-Para pendeta ingin mengawal killian sampai ke kamarnya, ditolak dengan alasan ingin berduaan saja dengan Rietta
-Pendeta meninggalkan Rietta dan Killian
-Rietta curiga dan cemas jika pendamping killian dari pihak Ratu akan berbahaya
-killian mengatakan peran Rietta sudah selesai sampai disini
-Waktu masuk kamar, darah berceceran dan mereka berdua menemukan mayat Ostia
-killian mengeluarkan mayat ostia
-Rittea bantu bersih2 darah yang berceceran
-prajurit ingin menggeledah kamar Killian untuk proses pencarian Ostia
-Bau darah masih tercium walau sudah menyebar parfum dan asap rokok.
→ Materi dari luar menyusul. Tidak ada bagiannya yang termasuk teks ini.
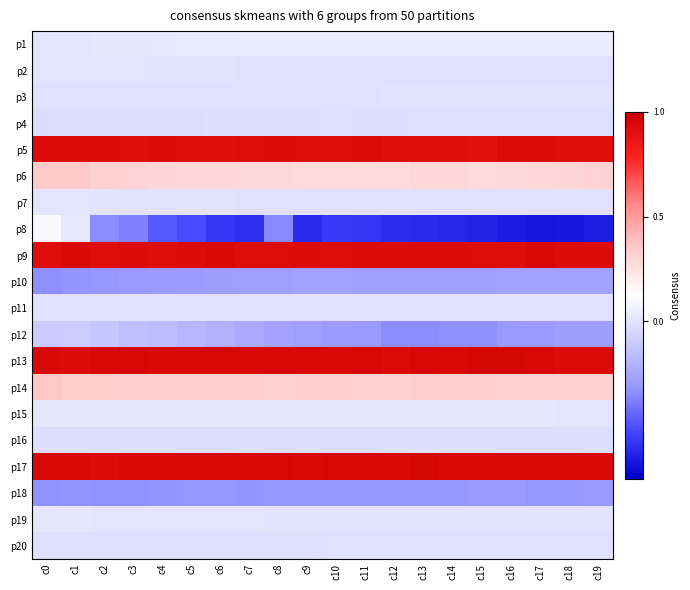

How many distinct data groups are displayed?

20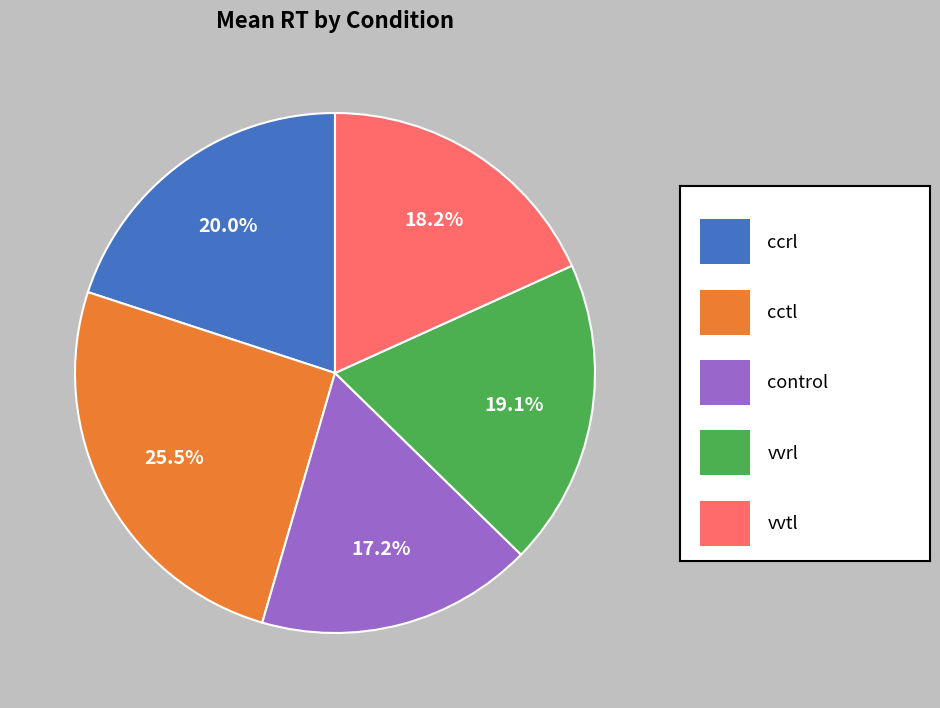

Does any single category account for the majority?

No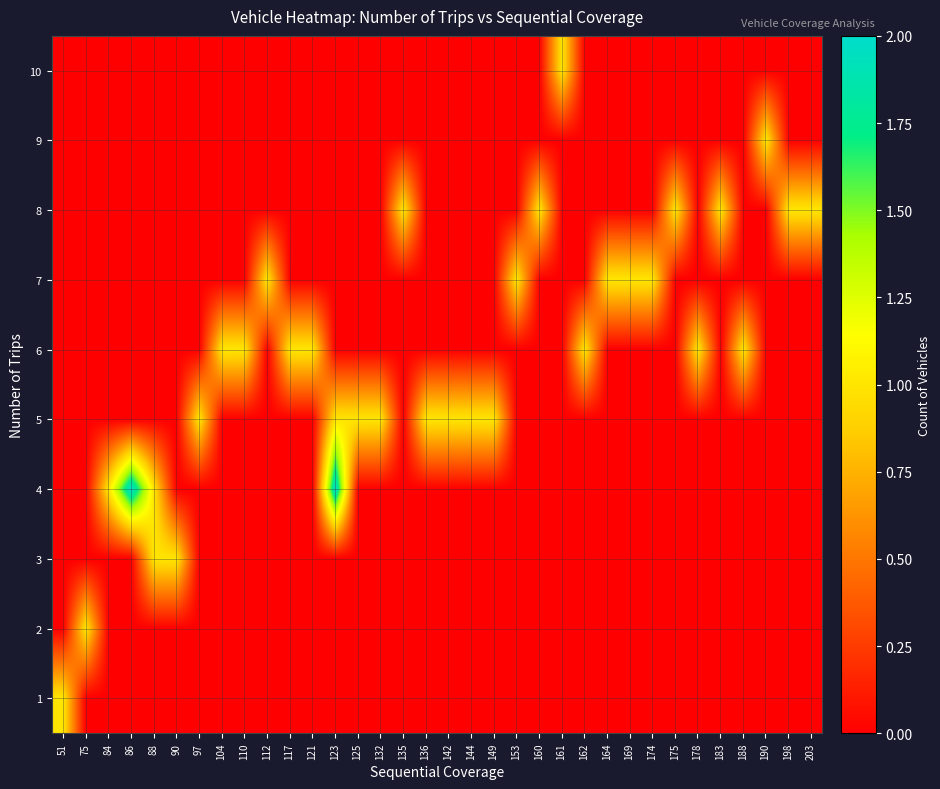

Reading right to left, what are all the values shown in this chart?

1: 203=0	198=0	190=0	188=0	183=0	178=0	175=0	174=0	169=0	164=0	162=0	161=0	160=0	153=0	149=0	144=0	142=0	136=0	135=0	132=0	125=0	123=0	121=0	117=0	112=0	110=0	104=0	97=0	90=0	88=0	86=0	84=0	75=0	51=1
2: 203=0	198=0	190=0	188=0	183=0	178=0	175=0	174=0	169=0	164=0	162=0	161=0	160=0	153=0	149=0	144=0	142=0	136=0	135=0	132=0	125=0	123=0	121=0	117=0	112=0	110=0	104=0	97=0	90=0	88=0	86=0	84=0	75=1	51=0
3: 203=0	198=0	190=0	188=0	183=0	178=0	175=0	174=0	169=0	164=0	162=0	161=0	160=0	153=0	149=0	144=0	142=0	136=0	135=0	132=0	125=0	123=0	121=0	117=0	112=0	110=0	104=0	97=0	90=1	88=1	86=0	84=0	75=0	51=0
4: 203=0	198=0	190=0	188=0	183=0	178=0	175=0	174=0	169=0	164=0	162=0	161=0	160=0	153=0	149=0	144=0	142=0	136=0	135=0	132=0	125=0	123=2	121=0	117=0	112=0	110=0	104=0	97=0	90=0	88=1	86=2	84=1	75=0	51=0
5: 203=0	198=0	190=0	188=0	183=0	178=0	175=0	174=0	169=0	164=0	162=0	161=0	160=0	153=0	149=1	144=1	142=1	136=1	135=0	132=1	125=1	123=1	121=0	117=0	112=0	110=0	104=0	97=1	90=0	88=0	86=0	84=0	75=0	51=0
6: 203=0	198=0	190=0	188=1	183=0	178=1	175=0	174=0	169=0	164=0	162=1	161=0	160=0	153=0	149=0	144=0	142=0	136=0	135=0	132=0	125=0	123=0	121=1	117=1	112=0	110=1	104=1	97=0	90=0	88=0	86=0	84=0	75=0	51=0
7: 203=0	198=0	190=0	188=0	183=0	178=0	175=0	174=1	169=1	164=1	162=0	161=0	160=0	153=1	149=0	144=0	142=0	136=0	135=0	132=0	125=0	123=0	121=0	117=0	112=1	110=0	104=0	97=0	90=0	88=0	86=0	84=0	75=0	51=0
8: 203=1	198=1	190=0	188=0	183=1	178=0	175=1	174=0	169=0	164=0	162=0	161=0	160=1	153=0	149=0	144=0	142=0	136=0	135=1	132=0	125=0	123=0	121=0	117=0	112=0	110=0	104=0	97=0	90=0	88=0	86=0	84=0	75=0	51=0
9: 203=0	198=0	190=1	188=0	183=0	178=0	175=0	174=0	169=0	164=0	162=0	161=0	160=0	153=0	149=0	144=0	142=0	136=0	135=0	132=0	125=0	123=0	121=0	117=0	112=0	110=0	104=0	97=0	90=0	88=0	86=0	84=0	75=0	51=0
10: 203=0	198=0	190=0	188=0	183=0	178=0	175=0	174=0	169=0	164=0	162=0	161=1	160=0	153=0	149=0	144=0	142=0	136=0	135=0	132=0	125=0	123=0	121=0	117=0	112=0	110=0	104=0	97=0	90=0	88=0	86=0	84=0	75=0	51=0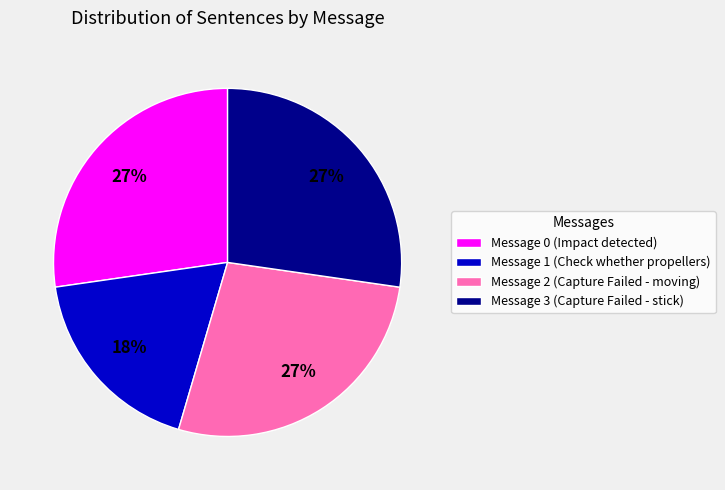

How many segments does this pie chart have?

4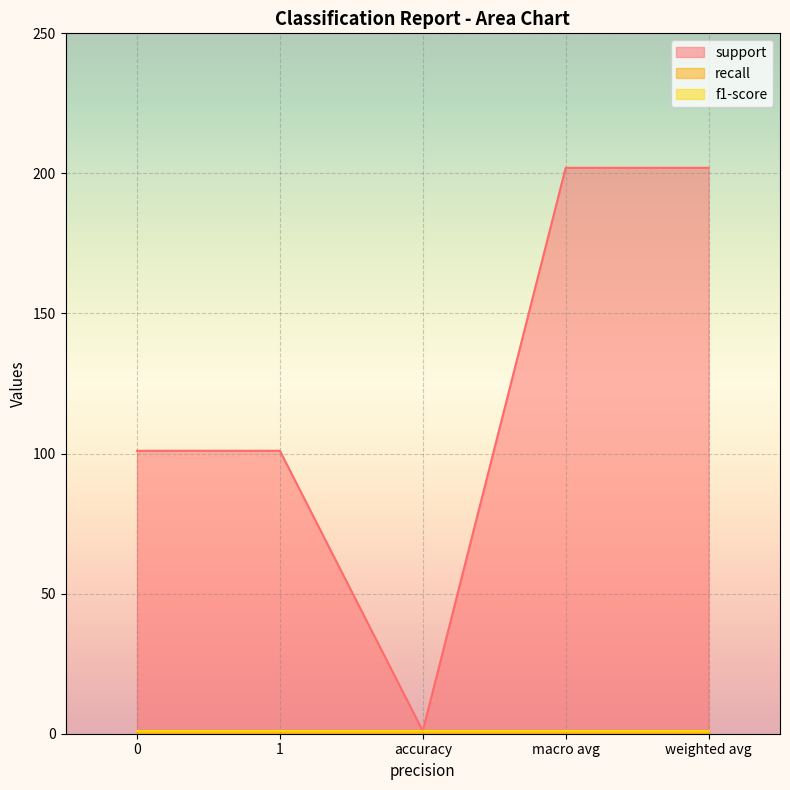

What is the lowest value of the recall series?

1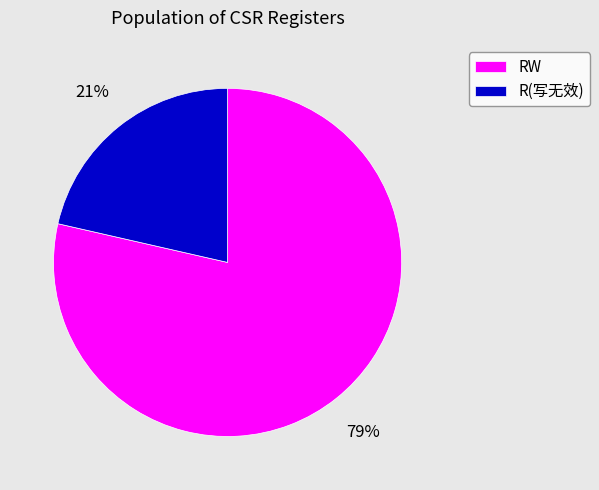

Combined, do R(写无效) and RW account for over 50%?

Yes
-Rietta menyayat kakinya agar berdarah
-Rietta membuka pintu kamar untuk membiarkan Prajurit melanjutkan pencarian Ostia
Link Spoiler Cursed Blessing Ep lain
Spoiler lengkap :
setelah itu Killian dan Rietta bakal pergi ke kamar mereka, karna ceritanya mereka pura2 bakal bermalam, ada beberapa pendeta yg mau deketin Killian, tapi Killian beralasan kalau ga mau diganggu, tinggal berdua aja.
Si rietta nanya ke Killian "Kalau misal pendampingnya Ostia adalah dari pihak Ratu, bukankah pemberkatan besar ini berbahaya?" Killian bilang peran Rietta untuk hari ini dah selesai. Setelah ane baca lagi, sebenarnya Killian udah gamau Rietta terlibat lagi sama acara pemberkatan ini, cukup pura2 jadi selirnya aja.
Waktu mereka masuk ke kamar, tiba2 kamarnya gelap bau darah dan darah berceceran dimana2.
Si Rietta mau minta tolong sama prajurit disana, tapi Killian malah narik Rietta dan kunci kamar. mungkin karena takut akan menambah masalah.
Killian udah siapin pedangnya takut2 kalau ada penyusup yg mau bunuh dia. Waktu dibuka lemari rupanya ada mayat Ostia disana pendeta tinggi sepupu Ratu.
Kemungkinan mau menjebak Killian supaya dituduh bunuh Ostia. Apalagi Ostia ini sepupu Ratu, mungkin bisa membuat Killian dihukum mati? Cuma spekulasi saaa.
Prajurit yg kehilangan Ostia mencarinya .
Rietta bertanya pada Killian dan butuh dibantu apa. Killian suruh bersihkan darah yang bercecer. Killian membungkus mayat Ostia.
Prajurit mulai menggedor kamar Killian. Killian sama rietta bersih2 darah yg berceceran, tapi baunya tetap ada. Killian menghapus baunya dgn bau rokok, tapi tetap tercium.
Rietta mulai memikirkan cara lain, setelahnya Rietta mendekati Killian dan mengambil pedang Killian. Killian terkejut "Apa yang kamu lakukan sekarang?"
Rietta menyayat paha kanannya, mengeluarkan banyak darah, lalu membalut lukanya.
Killian geram dan marah "Apa yang kau lakukan?"
Prajurit kembali memaksa masuk kamar mereka.
Rietta teriak "Aku tak apa-apa Tuan" lalu menatap Killian dengan wajah serius seperti gambar diatas. lalu Rietta membuka pintu kamar.